Together, we had many memorable rides: the five-mile ride from the Lafayette station through the beautiful Moraga hillside as I cycled to and from Saint Mary’s for my graduate degree. The morning rides from my home on Dolores Street to USF’s Lone Mountain campus during the summer of 2009 for a weeklong writing workshop when my chemotherapy infusions began. I remember cycling up one of the steep hills to that campus, listening to Led Zeppelin’s “In the Light” through my headphones. With the sunlight pouring down on me, Plant singing Light, light, light…in the light, I closed my eyes. My eyelids were warm blankets of orange. I imagined myself grasping that sunlight, imagined it to be like water seeping into my roots, to my very core. I imagined myself become one with the sun’s light (which we are a mere extension of)——its warmth, its energy, healing and nourishing me as I pedaled on. I rode Blue to and from San Francisco General for all those blood tests, examinations, and check-ups with my oncologist. During a rainy January, Blue and I scaled the sharp hill on Dolores Street and zipped down it on our three-mile long rides to my radiation treatments at USF. In March, we rode over to San Francisco General where my oncologist told me I was cancer-free. We were together through a critical time of life. I am certain that riding him helped to keep me alive.

After I graduated and segued into post-cancer life, I read Don Quixote and redubbed Blue with the name of Quixote’s loyal horse. It made perfect sense. A good friend of mine agreed. I have always been a bit of a Quixote in this insane world we have created.

Last June, Rocinante came with me as I moved back across the bay to Oakland’s Lake Merritt area. It was a time of rebirth. A spring during summertime as I continued on with my life away from the city where my body developed and rid itself of cancer. I fell in love with Oakland when Rocinante and I rode around Lake Merritt one sunny afternoon, the kind that was all too rare in San Francisco. It filled me with a sense of serenity that I needed.

Before long, I met and fell in love with my girlfriend, Maria. Together, we rode our bicycles around the Quarry Lakes in northern Fremont, which happens to be our hometown. It was a joyous, sunshiny ride. It had been years since I had a partner to cycle with, which made it extra-wonderful for me. I am so grateful that my one bicycle ride around those lakes——a ride I had wanted to do for years——was with Maria and Rocinante.

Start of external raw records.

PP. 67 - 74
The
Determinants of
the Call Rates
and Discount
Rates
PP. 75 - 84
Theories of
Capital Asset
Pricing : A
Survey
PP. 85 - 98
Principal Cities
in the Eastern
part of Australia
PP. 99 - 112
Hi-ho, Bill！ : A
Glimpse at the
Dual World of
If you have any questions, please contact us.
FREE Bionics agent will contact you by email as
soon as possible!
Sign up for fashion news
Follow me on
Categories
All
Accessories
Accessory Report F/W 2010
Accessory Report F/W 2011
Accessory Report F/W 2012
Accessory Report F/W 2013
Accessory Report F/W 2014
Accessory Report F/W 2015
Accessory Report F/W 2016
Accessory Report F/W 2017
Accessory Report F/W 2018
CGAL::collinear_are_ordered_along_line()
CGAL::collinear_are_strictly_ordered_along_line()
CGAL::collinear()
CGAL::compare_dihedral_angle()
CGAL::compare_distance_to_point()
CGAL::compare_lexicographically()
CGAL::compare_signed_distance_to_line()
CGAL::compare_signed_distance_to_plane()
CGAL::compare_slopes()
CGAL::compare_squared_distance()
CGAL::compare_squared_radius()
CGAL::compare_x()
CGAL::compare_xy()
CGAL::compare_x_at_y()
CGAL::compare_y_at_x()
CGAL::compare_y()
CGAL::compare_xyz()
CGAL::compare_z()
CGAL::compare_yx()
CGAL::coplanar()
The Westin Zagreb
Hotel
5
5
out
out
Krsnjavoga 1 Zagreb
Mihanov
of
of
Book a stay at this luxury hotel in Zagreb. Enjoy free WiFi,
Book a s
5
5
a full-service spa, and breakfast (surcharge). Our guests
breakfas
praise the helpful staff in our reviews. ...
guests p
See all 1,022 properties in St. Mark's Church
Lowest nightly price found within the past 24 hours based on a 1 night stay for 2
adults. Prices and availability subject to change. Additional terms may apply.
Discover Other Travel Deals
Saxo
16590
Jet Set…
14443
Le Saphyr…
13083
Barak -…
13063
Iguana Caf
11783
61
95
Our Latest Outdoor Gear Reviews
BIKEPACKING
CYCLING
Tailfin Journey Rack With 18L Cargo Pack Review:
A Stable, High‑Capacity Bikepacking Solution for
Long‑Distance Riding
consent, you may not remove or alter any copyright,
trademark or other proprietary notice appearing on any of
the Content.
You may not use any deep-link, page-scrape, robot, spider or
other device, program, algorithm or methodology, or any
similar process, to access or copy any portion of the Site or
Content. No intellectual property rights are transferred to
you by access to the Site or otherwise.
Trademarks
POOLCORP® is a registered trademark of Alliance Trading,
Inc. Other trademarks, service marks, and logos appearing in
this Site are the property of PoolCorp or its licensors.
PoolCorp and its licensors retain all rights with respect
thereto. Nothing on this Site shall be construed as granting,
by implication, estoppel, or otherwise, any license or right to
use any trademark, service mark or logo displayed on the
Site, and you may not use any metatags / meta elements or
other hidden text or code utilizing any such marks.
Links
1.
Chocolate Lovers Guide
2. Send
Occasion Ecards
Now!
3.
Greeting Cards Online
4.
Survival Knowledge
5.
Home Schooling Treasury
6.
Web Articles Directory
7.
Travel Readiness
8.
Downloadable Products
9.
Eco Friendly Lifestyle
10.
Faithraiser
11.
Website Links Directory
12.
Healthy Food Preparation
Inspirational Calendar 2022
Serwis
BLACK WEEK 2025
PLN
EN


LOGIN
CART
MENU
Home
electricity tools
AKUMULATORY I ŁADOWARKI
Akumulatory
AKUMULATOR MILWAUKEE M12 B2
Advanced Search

I had a number of rides I hoped to have with Rocinante. I wanted to return to the Lamorinda Trails to cycle through their nature trails that I have always missed. My homeboy, Scott expressed an interest in mountain biking through the lush wooded trails at Joaquin Miller Park in Oaktown. I looked forward to more bicycle rides with my favorite Maria in the whole wide world. And I never tired of riding Rocinante around Lake Merritt, whether if it was gray and drizzly, warm and bright, or alit at night with its necklace of lights that have shone since 1925.

Like any good bicycle, Rocinante was an extension of myself. Now that he’s been stolen, I don’t want to think of him being taken apart, piece by piece. Whoever has his frame, his handlebar, cannot imagine or understand what we went through together. All those hills we surpassed, all that sweat I expended, all those miles we traveled. They cannot imagine all the beauty we saw, felt, and created together——foot to pedal, hands to handlebar; my legs pumping, his chain turning to propel us forward. There was so much I wanted to see and feel with him. So much we had left (or so I would like to believe, but nothing in life is certain except for death and impermanence). I have had no choice but to move on without my dear companion but I will carry those memories we made together.